You should receive a Form 1099-DIV, Dividends and Distributions, from each payer for distributions of $10.00 or more. Also, if you receive dividends through a partnership, an estate, a trust, or a subchapter S corporation, you should receive a Schedule K-1 from that entity indicating the amount of dividends taxable to you. You must report all taxable dividends even if you do not receive a Form 1099–DIV or Schedule K-1.
Ordinary dividends are the most common type of distribution from a corporation. They are paid out of the earnings and profits of the corporation. Ordinary dividends are taxable as ordinary income unless they are qualified dividends. Qualified dividends are ordinary dividends that meet the requirements to be taxed as net capital gains.
Distributions that qualify as a return of capital are not dividends. A return of capital is a return of some or all of your investment in the stock of the company. A return of capital reduces the basis of your stock. For information on Basis of Assets, refer to Tax Topic 703. A distribution generally qualifies as a return of capital if the corporation making the distribution does not have any accumulated or current year earnings and profits. Once the basis of your stock has been reduced to zero, any further non-dividend distribution is capital gain.

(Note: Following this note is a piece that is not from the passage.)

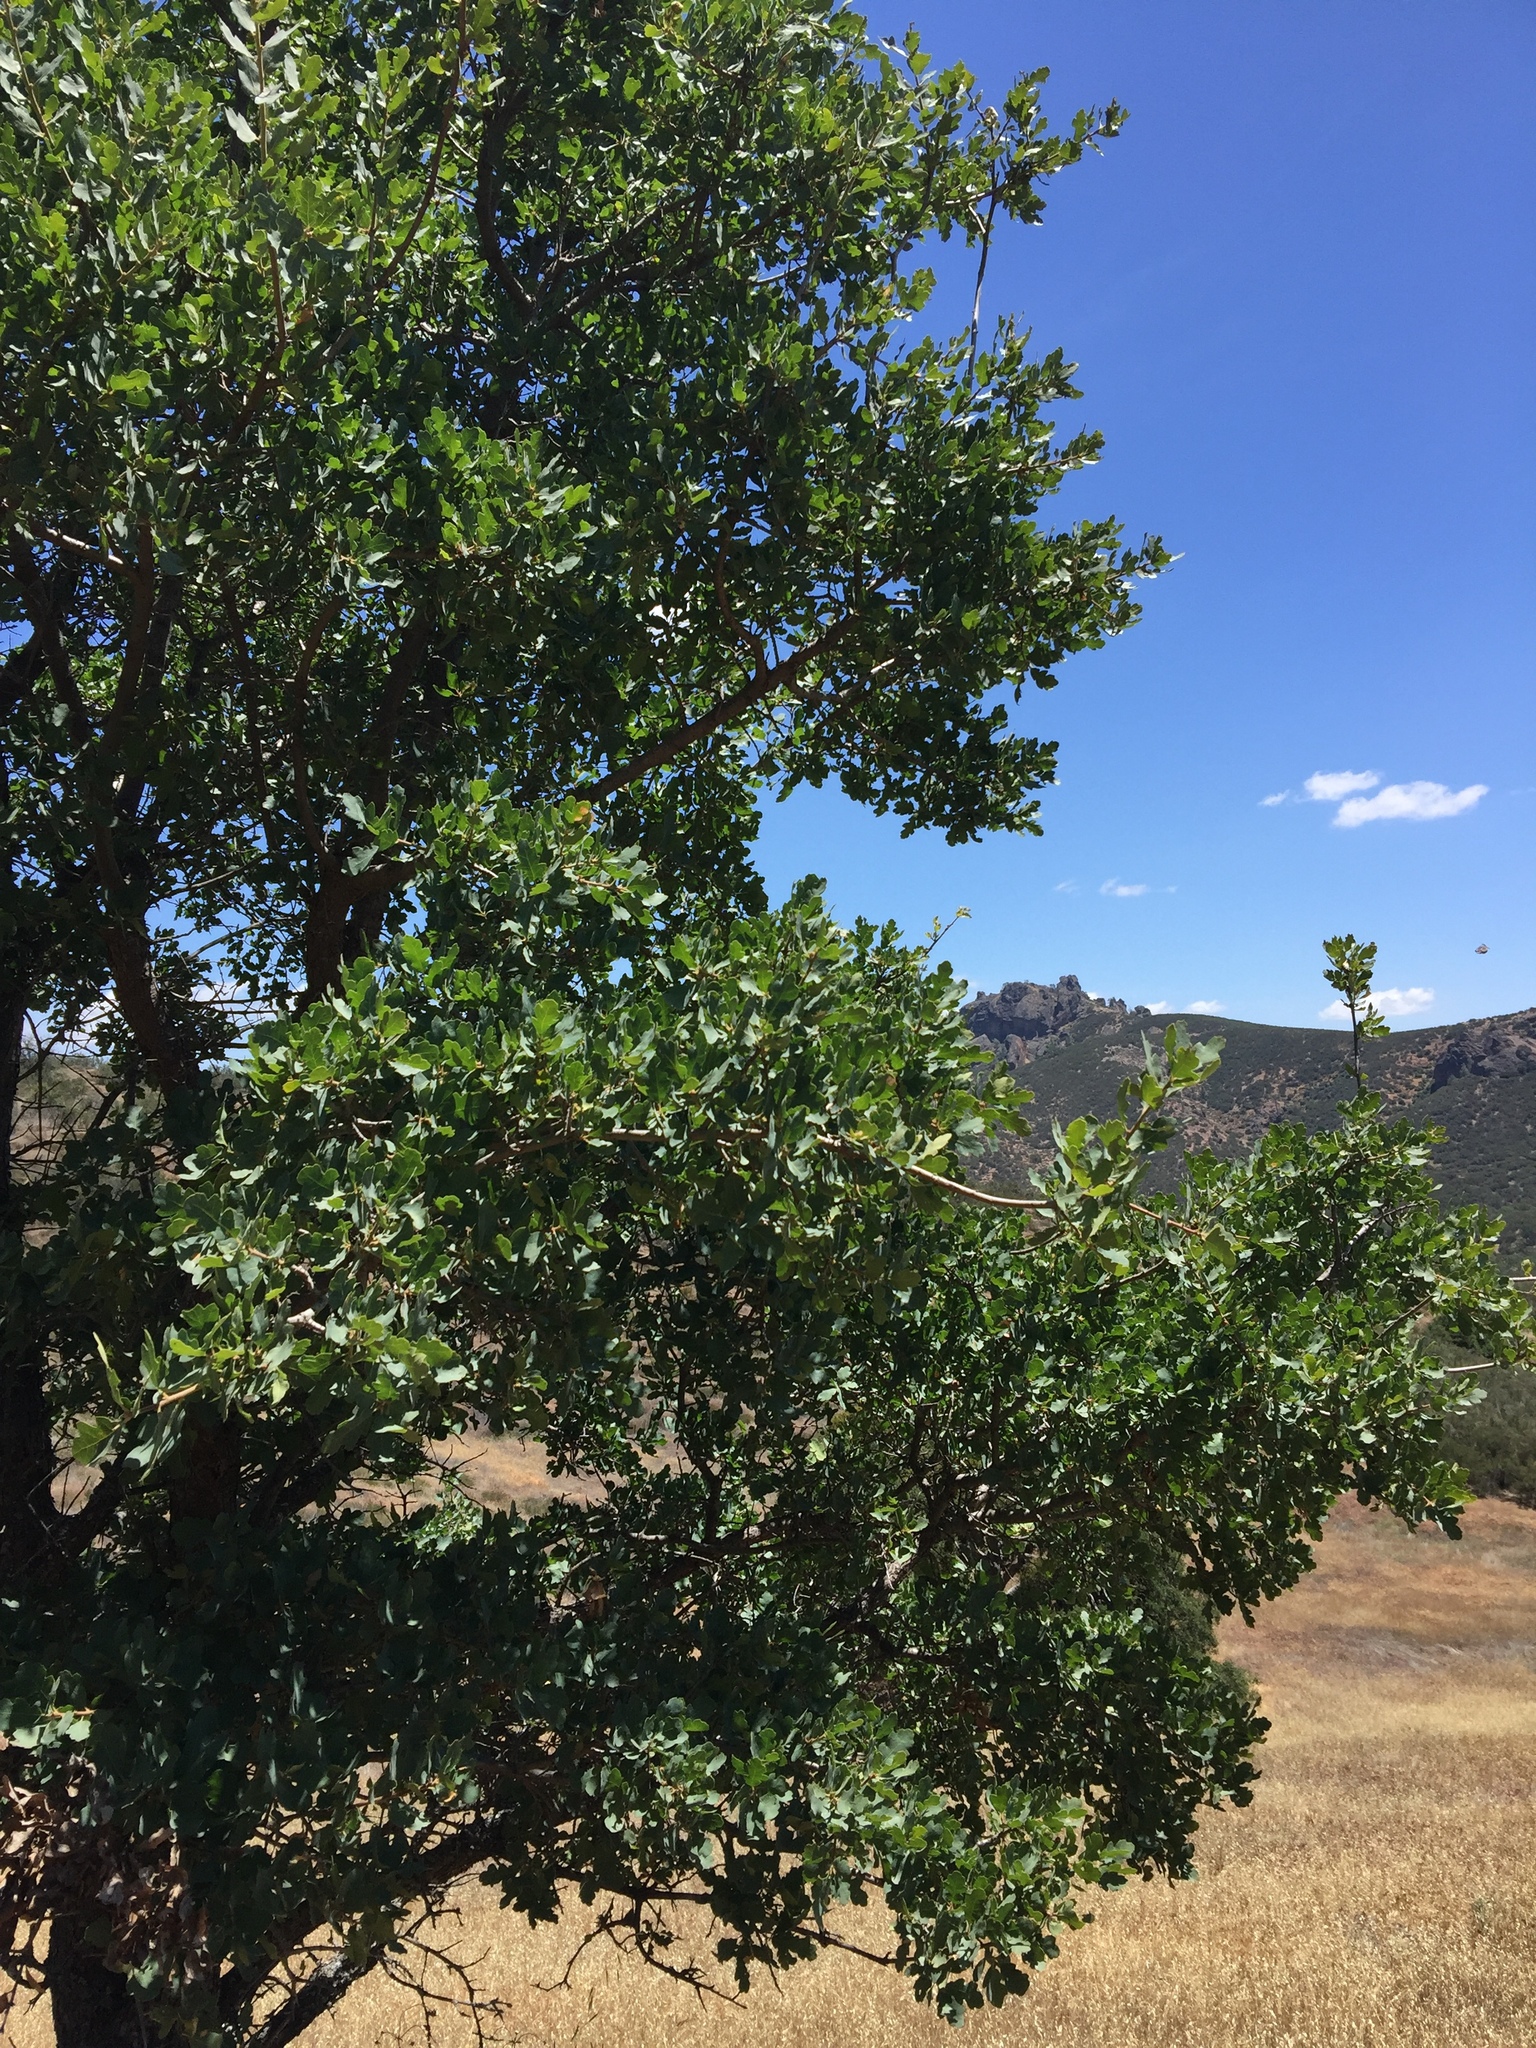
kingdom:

Capital gain distributions may be paid by regulated investment companies (mutual funds) and real estate investment trusts (REITs). Capital gain distributions are always reported as long-term capital gains. You must also report any undistributed capital gain that mutual funds or REITs have designated to you in a written notice. Those undistributed capital gains are reported to you on Form 2439. Please refer to the Instructions 1040 (General Inst.) or Instructions 1040-A for information on how to report qualifying dividends and capital gain distributions.
Form 1099-DIV should break down the distribution into the various categories. If it does not, contact the payer.
You must give your correct social security number to the payer of your dividend income. If you do not, you may be subject to a penalty and/or back-up withholding. Refer to Tax Topic 307 for more information on back-up withholding.
If you receive dividends in significant amounts, you may have to pay estimated tax.
Additional information on dividend income can be found in Publication 550, Investment Income and Expenses, and Publication 564, Mutual Fund Distributions.